╭──
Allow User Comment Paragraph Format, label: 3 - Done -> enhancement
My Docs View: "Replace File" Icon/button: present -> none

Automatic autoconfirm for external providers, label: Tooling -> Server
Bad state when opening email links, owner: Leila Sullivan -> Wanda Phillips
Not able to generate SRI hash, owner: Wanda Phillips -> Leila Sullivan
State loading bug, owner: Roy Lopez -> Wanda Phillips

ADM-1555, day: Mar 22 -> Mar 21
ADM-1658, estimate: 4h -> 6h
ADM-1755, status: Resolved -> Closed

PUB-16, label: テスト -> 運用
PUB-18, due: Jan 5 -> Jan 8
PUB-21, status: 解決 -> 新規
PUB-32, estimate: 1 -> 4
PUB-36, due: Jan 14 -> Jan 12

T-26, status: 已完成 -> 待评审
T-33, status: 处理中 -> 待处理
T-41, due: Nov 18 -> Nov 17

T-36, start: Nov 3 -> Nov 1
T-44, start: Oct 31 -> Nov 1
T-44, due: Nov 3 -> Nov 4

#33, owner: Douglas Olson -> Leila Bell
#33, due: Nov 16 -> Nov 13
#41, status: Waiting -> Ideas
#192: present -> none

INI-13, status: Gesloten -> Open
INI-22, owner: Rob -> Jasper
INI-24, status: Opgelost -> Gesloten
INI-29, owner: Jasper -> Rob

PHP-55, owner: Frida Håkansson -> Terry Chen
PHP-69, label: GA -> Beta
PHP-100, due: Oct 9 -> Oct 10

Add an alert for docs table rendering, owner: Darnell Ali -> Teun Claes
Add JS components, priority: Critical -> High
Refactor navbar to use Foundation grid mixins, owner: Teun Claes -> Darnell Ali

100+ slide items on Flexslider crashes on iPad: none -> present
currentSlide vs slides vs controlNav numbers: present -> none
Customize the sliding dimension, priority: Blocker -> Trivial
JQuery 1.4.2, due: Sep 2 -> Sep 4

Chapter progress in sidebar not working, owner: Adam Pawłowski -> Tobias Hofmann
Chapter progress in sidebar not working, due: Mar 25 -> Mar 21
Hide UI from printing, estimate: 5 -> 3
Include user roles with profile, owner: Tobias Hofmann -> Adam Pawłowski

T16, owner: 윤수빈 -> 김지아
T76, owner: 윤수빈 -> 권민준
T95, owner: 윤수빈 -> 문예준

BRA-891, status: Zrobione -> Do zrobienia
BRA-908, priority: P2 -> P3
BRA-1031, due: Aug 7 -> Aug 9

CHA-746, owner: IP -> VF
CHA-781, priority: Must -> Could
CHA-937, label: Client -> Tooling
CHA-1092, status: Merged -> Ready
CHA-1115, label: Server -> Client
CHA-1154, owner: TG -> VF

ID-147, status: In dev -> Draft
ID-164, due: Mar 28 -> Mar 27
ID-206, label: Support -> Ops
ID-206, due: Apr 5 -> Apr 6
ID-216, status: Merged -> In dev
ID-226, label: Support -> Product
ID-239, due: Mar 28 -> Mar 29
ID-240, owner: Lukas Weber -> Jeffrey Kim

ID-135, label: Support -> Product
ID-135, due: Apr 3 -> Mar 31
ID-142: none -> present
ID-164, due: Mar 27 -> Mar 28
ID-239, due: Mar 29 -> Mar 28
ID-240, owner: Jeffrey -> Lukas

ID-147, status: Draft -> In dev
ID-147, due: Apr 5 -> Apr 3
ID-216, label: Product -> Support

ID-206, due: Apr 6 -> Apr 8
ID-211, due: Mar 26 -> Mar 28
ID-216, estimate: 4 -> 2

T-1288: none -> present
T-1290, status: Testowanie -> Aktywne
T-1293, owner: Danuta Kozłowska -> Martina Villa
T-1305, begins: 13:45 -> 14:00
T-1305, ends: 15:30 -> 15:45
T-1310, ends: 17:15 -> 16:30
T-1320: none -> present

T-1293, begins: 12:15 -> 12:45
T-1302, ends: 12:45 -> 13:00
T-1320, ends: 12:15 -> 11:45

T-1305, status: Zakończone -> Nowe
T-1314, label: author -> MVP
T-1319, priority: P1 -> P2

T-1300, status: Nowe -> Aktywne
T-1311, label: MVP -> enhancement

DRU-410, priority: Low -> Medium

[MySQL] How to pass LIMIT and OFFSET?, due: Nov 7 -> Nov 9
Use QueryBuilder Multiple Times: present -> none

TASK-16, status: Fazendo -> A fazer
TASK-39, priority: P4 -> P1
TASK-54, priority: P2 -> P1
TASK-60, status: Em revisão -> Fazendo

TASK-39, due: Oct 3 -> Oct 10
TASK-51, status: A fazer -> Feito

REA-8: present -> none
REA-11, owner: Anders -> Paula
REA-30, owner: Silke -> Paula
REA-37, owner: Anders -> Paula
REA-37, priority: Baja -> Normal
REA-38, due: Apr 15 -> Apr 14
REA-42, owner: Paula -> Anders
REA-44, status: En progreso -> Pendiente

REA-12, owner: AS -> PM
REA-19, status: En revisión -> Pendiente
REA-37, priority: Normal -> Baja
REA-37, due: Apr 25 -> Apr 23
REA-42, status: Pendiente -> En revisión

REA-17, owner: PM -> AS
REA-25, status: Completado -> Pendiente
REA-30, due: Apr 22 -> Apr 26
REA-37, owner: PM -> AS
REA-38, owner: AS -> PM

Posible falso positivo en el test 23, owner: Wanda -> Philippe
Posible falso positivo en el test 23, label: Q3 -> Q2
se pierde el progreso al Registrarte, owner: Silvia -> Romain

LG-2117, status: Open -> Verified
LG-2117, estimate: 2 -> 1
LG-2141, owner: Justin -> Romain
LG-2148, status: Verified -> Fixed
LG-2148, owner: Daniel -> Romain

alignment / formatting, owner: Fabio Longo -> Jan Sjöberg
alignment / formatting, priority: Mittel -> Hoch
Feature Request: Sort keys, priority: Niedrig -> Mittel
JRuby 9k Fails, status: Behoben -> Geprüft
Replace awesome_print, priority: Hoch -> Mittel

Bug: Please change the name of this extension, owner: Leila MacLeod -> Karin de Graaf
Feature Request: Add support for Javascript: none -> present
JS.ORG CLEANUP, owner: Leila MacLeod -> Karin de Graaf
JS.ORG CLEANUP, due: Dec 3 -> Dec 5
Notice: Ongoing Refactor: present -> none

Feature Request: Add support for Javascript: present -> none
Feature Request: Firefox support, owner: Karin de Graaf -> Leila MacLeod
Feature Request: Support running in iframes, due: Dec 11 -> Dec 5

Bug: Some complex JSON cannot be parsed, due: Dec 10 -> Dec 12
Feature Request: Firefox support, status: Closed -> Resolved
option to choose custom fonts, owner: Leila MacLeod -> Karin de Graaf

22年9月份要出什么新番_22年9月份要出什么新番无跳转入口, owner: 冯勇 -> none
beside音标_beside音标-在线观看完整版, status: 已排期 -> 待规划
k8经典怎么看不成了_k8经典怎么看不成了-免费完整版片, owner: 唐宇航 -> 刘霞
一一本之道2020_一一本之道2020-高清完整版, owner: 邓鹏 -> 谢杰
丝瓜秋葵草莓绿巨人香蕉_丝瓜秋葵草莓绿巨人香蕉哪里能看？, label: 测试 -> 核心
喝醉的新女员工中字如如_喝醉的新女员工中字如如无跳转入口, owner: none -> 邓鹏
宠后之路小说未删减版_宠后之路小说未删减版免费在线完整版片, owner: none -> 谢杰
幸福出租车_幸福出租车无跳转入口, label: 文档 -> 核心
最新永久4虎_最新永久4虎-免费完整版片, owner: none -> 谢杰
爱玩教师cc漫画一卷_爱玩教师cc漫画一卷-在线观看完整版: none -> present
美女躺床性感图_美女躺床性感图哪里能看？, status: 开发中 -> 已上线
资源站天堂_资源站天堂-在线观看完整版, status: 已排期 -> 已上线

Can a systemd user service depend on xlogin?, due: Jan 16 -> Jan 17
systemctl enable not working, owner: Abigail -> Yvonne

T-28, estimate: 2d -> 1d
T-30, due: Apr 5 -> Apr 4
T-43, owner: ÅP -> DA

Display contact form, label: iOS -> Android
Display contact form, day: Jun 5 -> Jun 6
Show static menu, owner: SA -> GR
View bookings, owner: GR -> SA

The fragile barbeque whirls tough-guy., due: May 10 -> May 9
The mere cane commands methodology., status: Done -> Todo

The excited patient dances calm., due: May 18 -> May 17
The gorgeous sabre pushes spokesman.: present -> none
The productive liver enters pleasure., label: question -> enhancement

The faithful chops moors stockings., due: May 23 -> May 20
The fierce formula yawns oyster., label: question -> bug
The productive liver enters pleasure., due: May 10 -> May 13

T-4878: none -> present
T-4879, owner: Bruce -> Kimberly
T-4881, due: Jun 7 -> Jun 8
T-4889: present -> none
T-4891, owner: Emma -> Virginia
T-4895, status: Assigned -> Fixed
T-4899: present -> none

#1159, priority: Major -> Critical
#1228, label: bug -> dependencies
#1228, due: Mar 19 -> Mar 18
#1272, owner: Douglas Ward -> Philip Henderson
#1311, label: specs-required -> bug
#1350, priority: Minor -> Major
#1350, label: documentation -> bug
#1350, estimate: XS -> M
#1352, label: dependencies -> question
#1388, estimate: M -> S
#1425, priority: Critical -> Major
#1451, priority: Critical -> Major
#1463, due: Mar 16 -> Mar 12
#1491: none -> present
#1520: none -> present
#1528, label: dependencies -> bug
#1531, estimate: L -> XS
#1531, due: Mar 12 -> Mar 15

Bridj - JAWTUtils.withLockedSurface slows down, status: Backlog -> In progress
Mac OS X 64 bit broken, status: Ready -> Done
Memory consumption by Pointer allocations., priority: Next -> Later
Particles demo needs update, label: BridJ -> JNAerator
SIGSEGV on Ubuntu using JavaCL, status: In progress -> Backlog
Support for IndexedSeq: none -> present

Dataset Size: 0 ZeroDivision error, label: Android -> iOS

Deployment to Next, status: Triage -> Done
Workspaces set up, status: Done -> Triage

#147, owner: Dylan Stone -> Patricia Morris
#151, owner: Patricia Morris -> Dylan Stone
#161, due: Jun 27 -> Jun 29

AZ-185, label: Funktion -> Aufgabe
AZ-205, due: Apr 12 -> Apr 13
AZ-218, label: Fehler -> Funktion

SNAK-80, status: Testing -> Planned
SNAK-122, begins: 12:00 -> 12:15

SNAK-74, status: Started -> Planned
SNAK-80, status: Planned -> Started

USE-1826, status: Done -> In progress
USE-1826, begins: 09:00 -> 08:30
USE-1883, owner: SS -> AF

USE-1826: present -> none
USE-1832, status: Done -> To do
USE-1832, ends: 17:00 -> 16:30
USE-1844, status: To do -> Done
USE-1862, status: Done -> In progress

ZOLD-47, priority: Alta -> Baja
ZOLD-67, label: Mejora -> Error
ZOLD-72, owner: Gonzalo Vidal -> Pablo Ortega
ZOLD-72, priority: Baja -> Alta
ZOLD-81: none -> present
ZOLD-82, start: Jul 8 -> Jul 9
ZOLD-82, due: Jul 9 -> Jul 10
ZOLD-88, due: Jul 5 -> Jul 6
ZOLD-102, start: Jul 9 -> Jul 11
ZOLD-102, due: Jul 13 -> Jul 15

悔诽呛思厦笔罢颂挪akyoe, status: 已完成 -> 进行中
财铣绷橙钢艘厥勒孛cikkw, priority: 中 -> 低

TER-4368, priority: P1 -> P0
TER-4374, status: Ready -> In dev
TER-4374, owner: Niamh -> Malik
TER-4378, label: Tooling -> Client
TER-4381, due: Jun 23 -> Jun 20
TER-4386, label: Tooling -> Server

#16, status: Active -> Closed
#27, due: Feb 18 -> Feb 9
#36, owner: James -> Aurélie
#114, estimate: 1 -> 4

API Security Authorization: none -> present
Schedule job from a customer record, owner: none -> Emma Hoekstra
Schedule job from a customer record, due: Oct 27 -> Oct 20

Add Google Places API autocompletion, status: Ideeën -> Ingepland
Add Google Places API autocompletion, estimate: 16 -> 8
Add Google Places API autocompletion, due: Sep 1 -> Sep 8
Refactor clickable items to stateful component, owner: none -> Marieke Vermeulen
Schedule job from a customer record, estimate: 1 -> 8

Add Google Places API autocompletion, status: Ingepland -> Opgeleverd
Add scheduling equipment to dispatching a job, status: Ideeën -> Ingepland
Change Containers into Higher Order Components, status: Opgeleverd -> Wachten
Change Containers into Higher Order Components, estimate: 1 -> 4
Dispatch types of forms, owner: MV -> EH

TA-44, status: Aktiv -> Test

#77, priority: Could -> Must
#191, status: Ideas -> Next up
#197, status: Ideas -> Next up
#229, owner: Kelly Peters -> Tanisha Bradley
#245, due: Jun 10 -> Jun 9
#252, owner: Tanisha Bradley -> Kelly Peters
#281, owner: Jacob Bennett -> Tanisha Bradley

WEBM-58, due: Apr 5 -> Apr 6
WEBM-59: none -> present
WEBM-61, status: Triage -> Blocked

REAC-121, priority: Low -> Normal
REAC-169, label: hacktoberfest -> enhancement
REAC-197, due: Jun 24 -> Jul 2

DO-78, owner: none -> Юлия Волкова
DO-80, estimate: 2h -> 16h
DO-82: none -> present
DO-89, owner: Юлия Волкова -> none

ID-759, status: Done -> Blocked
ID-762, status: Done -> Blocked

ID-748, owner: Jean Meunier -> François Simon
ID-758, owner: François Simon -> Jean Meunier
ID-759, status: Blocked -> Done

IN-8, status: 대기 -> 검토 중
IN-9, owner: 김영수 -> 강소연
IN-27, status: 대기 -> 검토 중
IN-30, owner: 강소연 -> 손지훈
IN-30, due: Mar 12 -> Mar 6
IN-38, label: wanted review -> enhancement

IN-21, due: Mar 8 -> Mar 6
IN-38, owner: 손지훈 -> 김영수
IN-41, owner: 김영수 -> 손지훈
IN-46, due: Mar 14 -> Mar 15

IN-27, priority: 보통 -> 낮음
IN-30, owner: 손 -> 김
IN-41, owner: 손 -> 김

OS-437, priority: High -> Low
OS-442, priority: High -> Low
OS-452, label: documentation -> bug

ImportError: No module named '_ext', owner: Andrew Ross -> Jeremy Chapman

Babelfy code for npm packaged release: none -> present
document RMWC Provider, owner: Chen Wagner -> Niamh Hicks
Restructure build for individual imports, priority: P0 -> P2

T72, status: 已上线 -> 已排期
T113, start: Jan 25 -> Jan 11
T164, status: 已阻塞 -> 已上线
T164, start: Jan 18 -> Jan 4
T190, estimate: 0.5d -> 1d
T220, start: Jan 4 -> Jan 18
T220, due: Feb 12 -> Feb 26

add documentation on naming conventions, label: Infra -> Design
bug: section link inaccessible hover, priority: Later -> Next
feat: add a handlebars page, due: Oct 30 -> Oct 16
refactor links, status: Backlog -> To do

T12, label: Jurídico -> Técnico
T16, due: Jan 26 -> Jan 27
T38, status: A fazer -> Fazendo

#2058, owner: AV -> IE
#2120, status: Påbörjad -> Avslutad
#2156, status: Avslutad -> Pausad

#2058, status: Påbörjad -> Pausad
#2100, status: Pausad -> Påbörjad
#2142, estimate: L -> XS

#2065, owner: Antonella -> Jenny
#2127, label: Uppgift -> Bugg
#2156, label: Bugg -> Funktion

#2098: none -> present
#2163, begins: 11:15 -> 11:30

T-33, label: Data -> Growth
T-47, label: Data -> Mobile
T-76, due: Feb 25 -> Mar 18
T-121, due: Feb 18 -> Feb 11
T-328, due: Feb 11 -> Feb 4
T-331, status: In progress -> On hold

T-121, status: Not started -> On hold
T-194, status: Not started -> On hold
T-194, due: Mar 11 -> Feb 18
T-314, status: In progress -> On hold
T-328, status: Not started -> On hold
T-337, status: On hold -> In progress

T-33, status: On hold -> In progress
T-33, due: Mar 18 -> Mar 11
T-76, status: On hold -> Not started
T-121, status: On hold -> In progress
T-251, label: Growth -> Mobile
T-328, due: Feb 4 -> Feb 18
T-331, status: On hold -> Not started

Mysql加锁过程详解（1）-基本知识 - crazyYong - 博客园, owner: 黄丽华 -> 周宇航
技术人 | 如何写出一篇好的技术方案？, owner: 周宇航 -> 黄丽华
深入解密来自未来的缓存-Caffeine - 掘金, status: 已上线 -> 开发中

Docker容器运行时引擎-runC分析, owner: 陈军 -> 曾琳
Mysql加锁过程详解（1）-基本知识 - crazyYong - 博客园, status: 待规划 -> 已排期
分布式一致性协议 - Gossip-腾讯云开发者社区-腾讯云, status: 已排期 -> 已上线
╰──
▶ _TASK TO CARRY OUT_
Begin with the line that contains "T-328, status: Not started -> On hold" and end with the last line of the data. Repeat those two lines and all between them exactly.

▶ _SOLUTION FOR THIS TASK_
T-328, status: Not started -> On hold
T-337, status: On hold -> In progress

T-33, status: On hold -> In progress
T-33, due: Mar 18 -> Mar 11
T-76, status: On hold -> Not started
T-121, status: On hold -> In progress
T-251, label: Growth -> Mobile
T-328, due: Feb 4 -> Feb 18
T-331, status: On hold -> Not started

Mysql加锁过程详解（1）-基本知识 - crazyYong - 博客园, owner: 黄丽华 -> 周宇航
技术人 | 如何写出一篇好的技术方案？, owner: 周宇航 -> 黄丽华
深入解密来自未来的缓存-Caffeine - 掘金, status: 已上线 -> 开发中

Docker容器运行时引擎-runC分析, owner: 陈军 -> 曾琳
Mysql加锁过程详解（1）-基本知识 - crazyYong - 博客园, status: 待规划 -> 已排期
分布式一致性协议 - Gossip-腾讯云开发者社区-腾讯云, status: 已排期 -> 已上线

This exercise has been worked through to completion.